44.         Insofar as the respondent's argument in relation to an alternative

remedy is concerned, it was pointed out by Smalberger J in Cape Pacific Ltd

at 805I-J that:

"The existence of another remedy, or the failure to pursue one that was available, may be a relevant factor when


policy considerations come into play, but it cannot be of overriding importance.    In this regard it is relevant to note


that the appellant took time and steps to enforce its contractual claim against LCI."

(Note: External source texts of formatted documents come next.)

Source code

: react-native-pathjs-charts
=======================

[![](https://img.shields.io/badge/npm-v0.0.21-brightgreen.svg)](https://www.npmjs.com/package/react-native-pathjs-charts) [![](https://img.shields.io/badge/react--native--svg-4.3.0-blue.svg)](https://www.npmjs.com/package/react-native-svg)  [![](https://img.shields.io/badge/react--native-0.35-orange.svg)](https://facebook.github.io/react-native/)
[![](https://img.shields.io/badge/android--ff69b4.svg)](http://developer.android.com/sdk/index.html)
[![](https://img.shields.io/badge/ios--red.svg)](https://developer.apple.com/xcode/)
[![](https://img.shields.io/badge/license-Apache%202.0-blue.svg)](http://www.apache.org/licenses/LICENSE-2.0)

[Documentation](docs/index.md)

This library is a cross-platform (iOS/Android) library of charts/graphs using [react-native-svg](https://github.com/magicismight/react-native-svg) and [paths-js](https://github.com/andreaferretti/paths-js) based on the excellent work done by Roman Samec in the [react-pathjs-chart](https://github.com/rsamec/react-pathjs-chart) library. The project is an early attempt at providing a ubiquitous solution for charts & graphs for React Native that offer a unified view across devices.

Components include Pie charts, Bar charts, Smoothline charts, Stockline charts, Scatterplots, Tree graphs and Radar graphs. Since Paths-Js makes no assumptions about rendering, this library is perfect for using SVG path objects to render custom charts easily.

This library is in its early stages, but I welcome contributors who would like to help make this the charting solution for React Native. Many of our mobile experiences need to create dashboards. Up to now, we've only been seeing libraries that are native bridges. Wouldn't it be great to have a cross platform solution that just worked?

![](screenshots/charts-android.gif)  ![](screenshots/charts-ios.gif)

45.         In this matter, the applicant will have to negotiate with the same
persons, who had done away with the seniority system in the first place. The

route provided for by the Act, namely to approach the CCMA to conciliate the

question of the unilateral change to terms and conditions of employmentseems

to be the only remedy.    The applicant's referral to the CCMA was therefore

made in competent terms and the provisions of section 64(4) of the Act may

be invoked.

46.     In the circumstances, I grant the relief as set out in paragraphs

2, 3 and 4 of the notice of motion, with costs to include the cost consequent

upon the employment of two counsel.




                                          _______________

                                          E. Revelas



On behalf of Applicant:

Adv K.S. Tip SC with Adv P.A. Buirski,

instructed by P. Stein of Cheadle, Thompsen and Haysom Inc.



On behalf of Respondent:

Mr. S. Snyman of Snyman, Van den Heever, Heyns.